*** Block opens ***

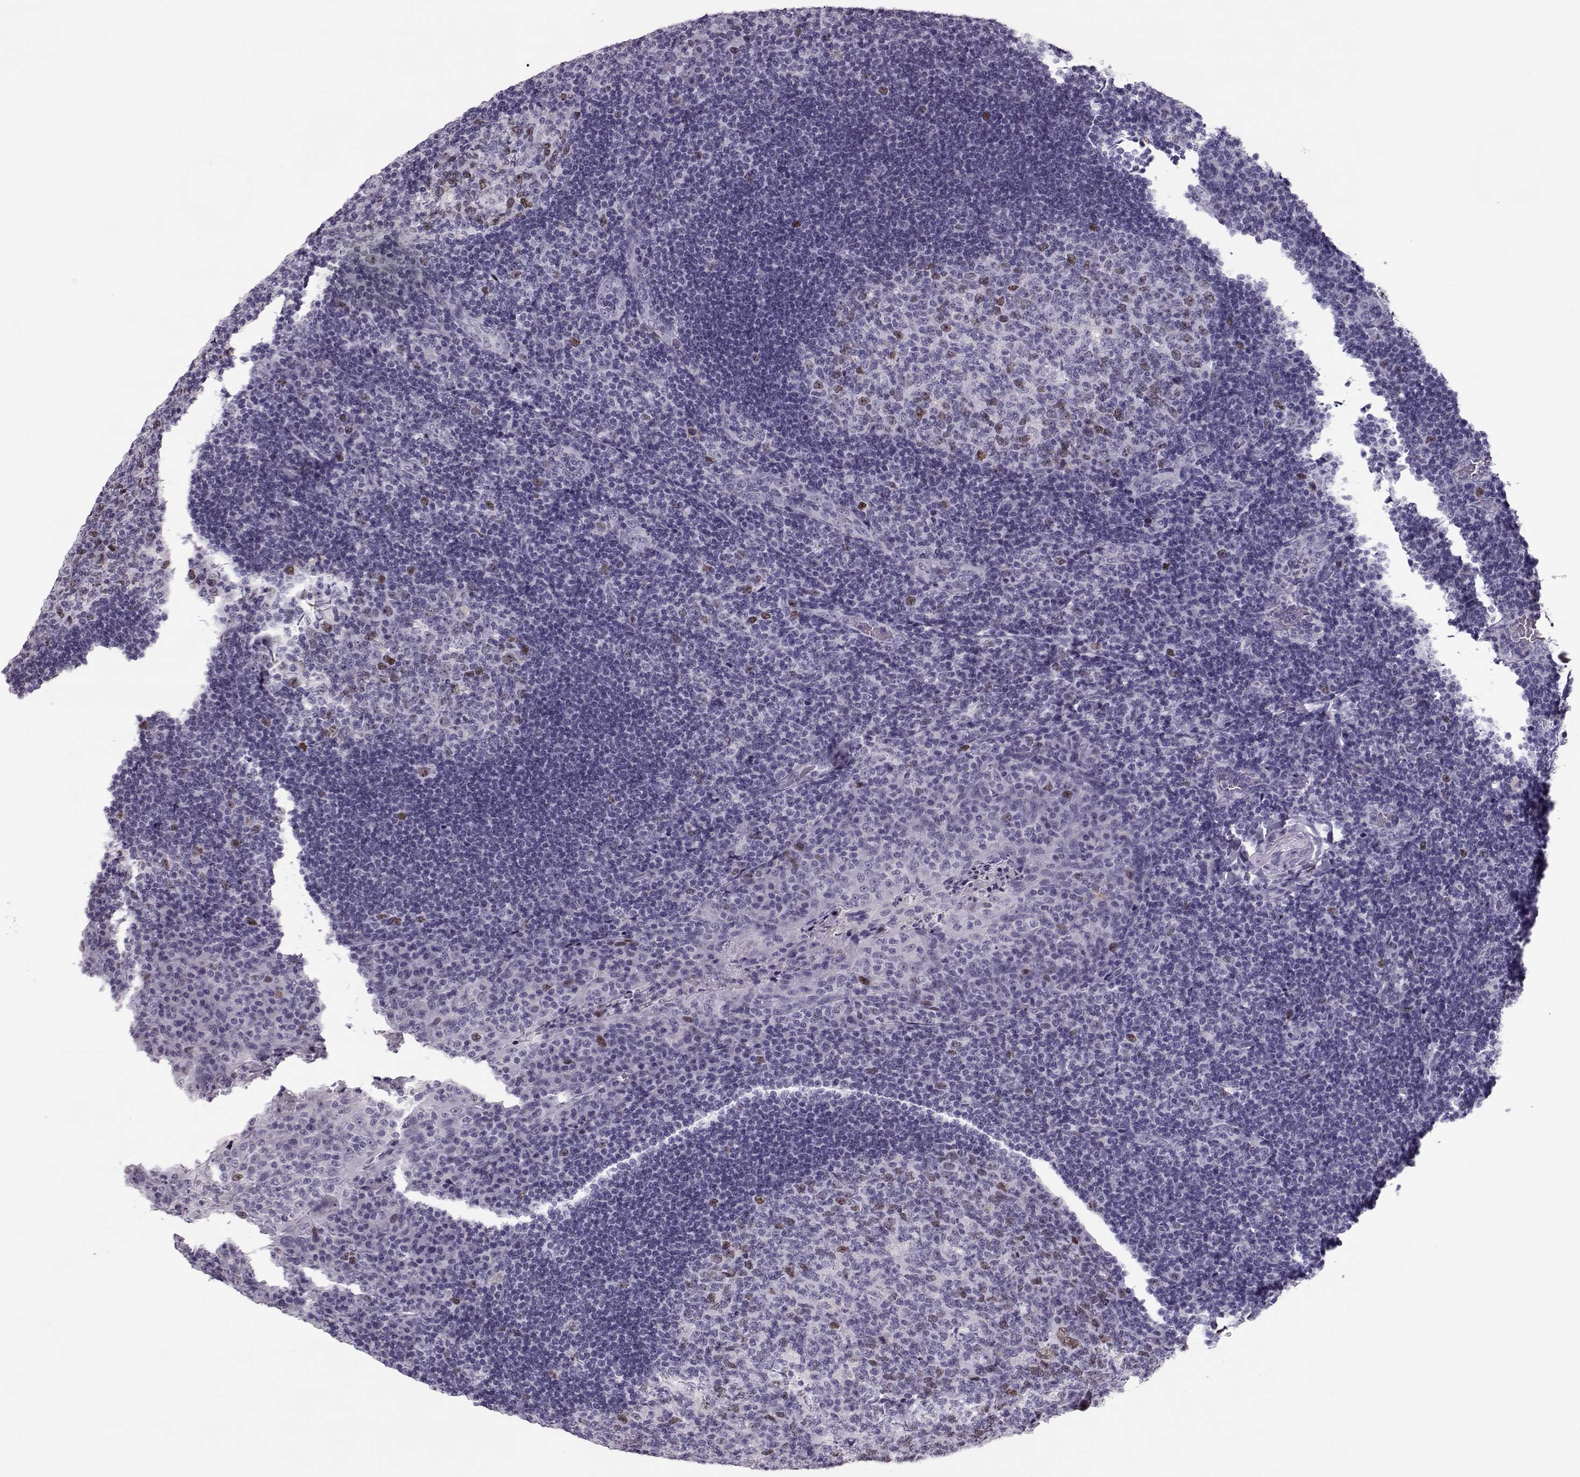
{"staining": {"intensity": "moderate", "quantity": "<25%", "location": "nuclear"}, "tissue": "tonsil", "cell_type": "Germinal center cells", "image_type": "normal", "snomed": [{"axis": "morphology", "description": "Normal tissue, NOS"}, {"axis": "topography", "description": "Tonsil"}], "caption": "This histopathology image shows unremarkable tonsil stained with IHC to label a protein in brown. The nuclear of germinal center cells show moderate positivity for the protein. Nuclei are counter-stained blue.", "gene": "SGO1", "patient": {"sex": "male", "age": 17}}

*** Block closes ***
*** Block opens ***

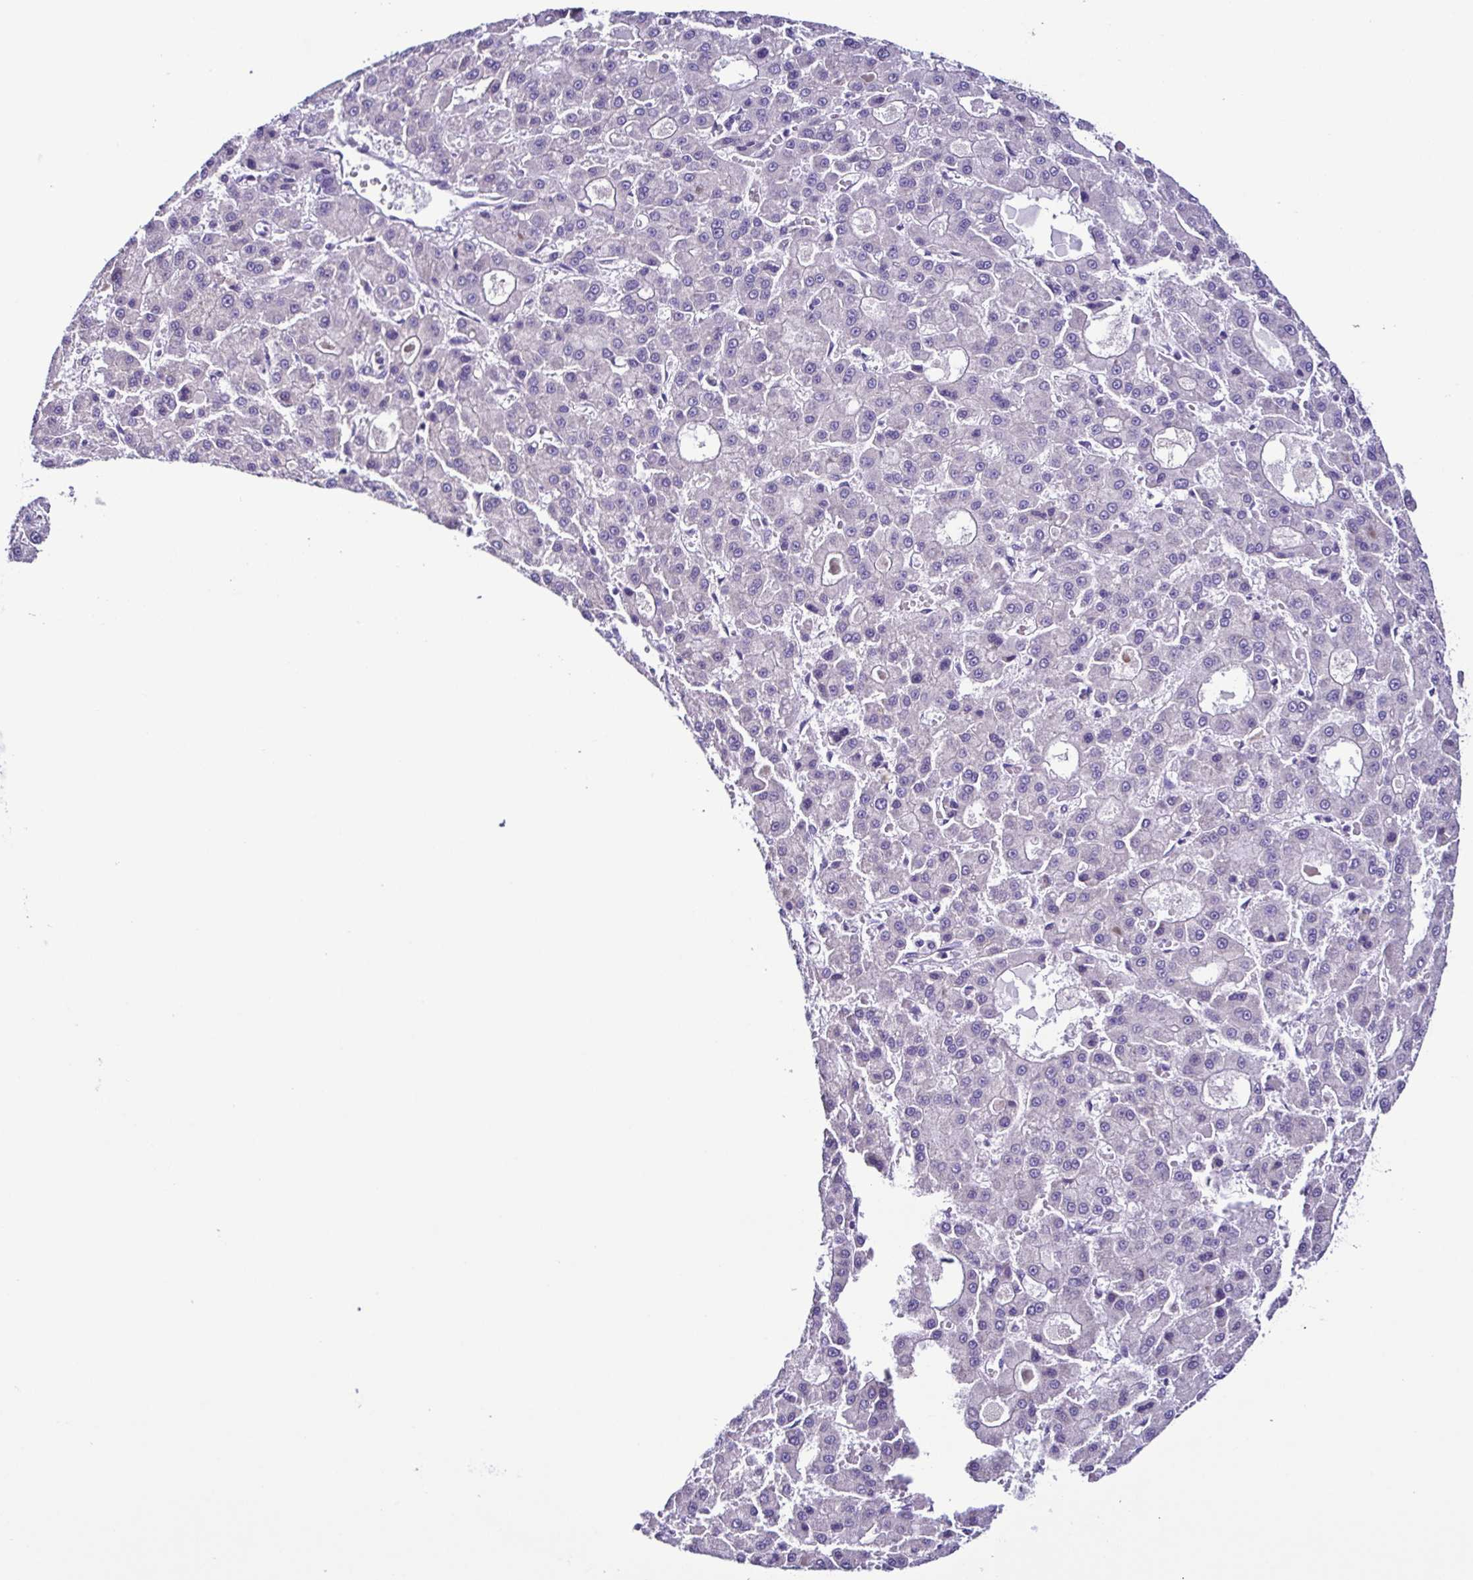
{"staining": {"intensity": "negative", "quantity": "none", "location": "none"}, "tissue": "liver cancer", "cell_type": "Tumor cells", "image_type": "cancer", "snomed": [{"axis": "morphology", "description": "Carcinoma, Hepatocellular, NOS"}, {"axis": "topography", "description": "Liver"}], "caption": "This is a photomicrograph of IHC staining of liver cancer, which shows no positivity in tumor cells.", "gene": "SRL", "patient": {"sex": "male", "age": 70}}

*** Block closes ***
*** Block opens ***

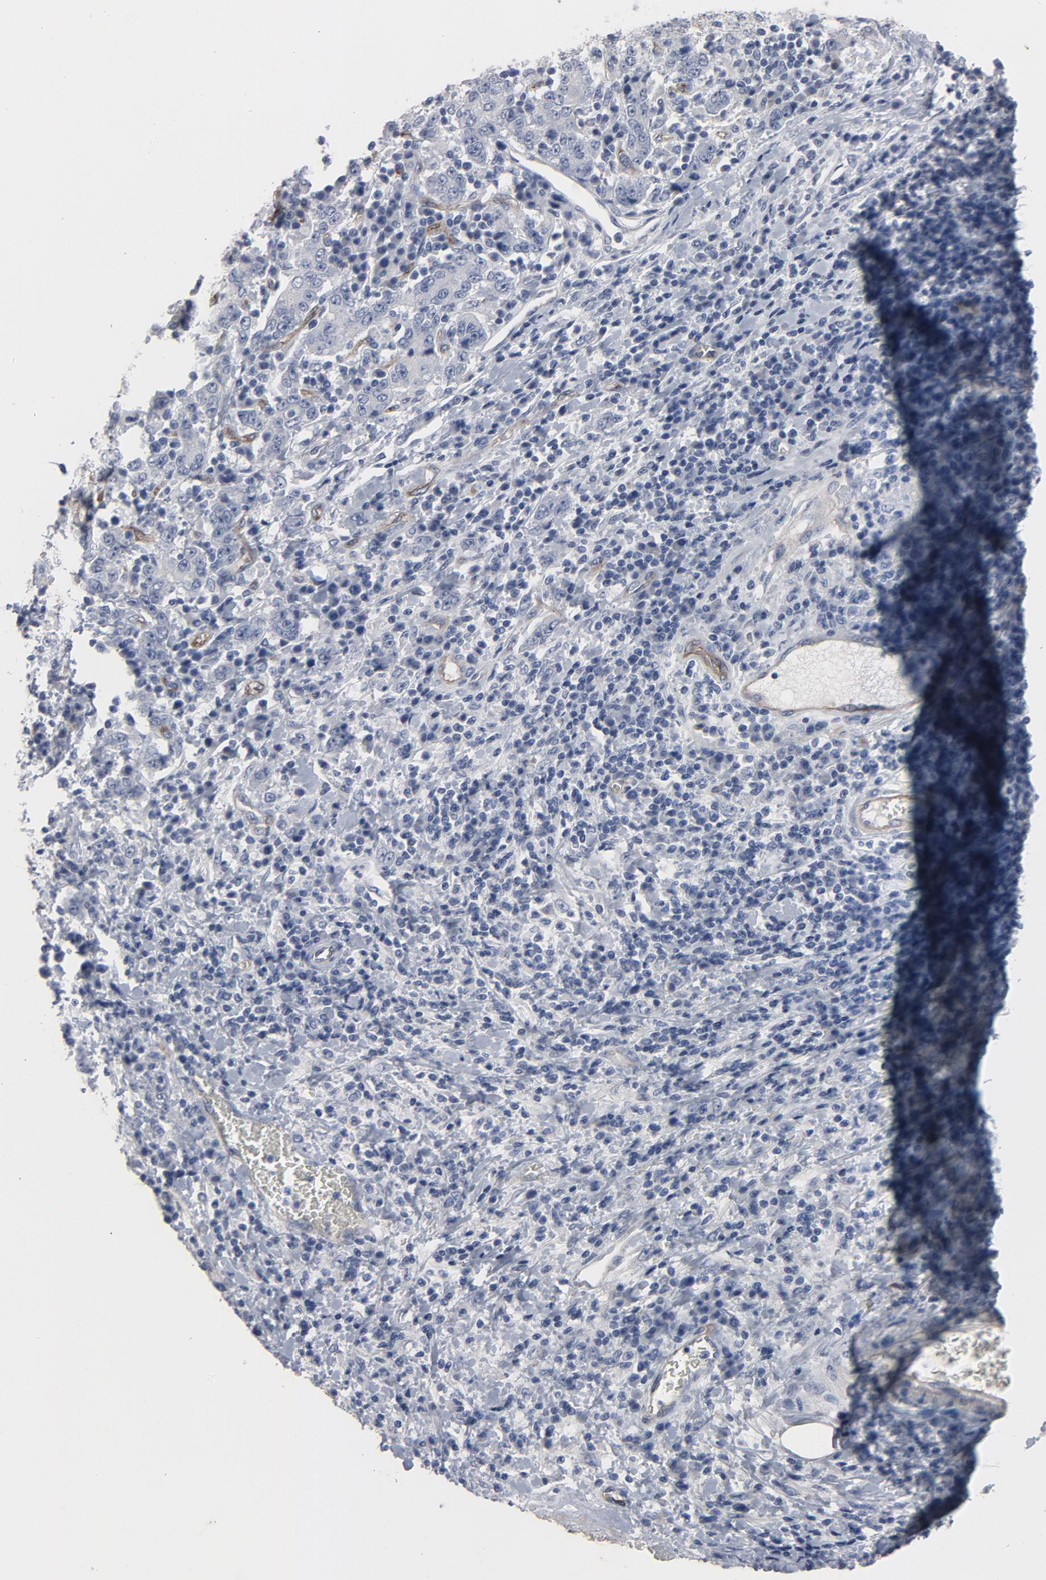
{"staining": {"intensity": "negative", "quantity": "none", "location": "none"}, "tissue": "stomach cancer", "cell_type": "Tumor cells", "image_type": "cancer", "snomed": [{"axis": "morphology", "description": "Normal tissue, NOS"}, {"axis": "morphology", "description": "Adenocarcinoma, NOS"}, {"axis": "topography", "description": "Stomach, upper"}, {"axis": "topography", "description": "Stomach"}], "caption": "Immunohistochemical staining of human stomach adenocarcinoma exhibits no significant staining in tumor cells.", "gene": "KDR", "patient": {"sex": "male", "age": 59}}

*** Block closes ***

__Task prompt__
Find each line in the records above that contains "negative", and copy it.

__Solution__
{"staining": {"intensity": "negative", "quantity": "none", "location": "none"}, "tissue": "liver cancer", "cell_type": "Tumor cells", "image_type": "cancer", "snomed": [{"axis": "morphology", "description": "Carcinoma, Hepatocellular, NOS"}, {"axis": "topography", "description": "Liver"}], "caption": "This is a photomicrograph of IHC staining of liver cancer, which shows no positivity in tumor cells.", "gene": "SRL", "patient": {"sex": "male", "age": 70}}
{"staining": {"intensity": "negative", "quantity": "none", "location": "none"}, "tissue": "stomach cancer", "cell_type": "Tumor cells", "image_type": "cancer", "snomed": [{"axis": "morphology", "description": "Normal tissue, NOS"}, {"axis": "morphology", "description": "Adenocarcinoma, NOS"}, {"axis": "topography", "description": "Stomach, upper"}, {"axis": "topography", "description": "Stomach"}], "caption": "Immunohistochemical staining of human stomach adenocarcinoma exhibits no significant staining in tumor cells.", "gene": "KDR", "patient": {"sex": "male", "age": 59}}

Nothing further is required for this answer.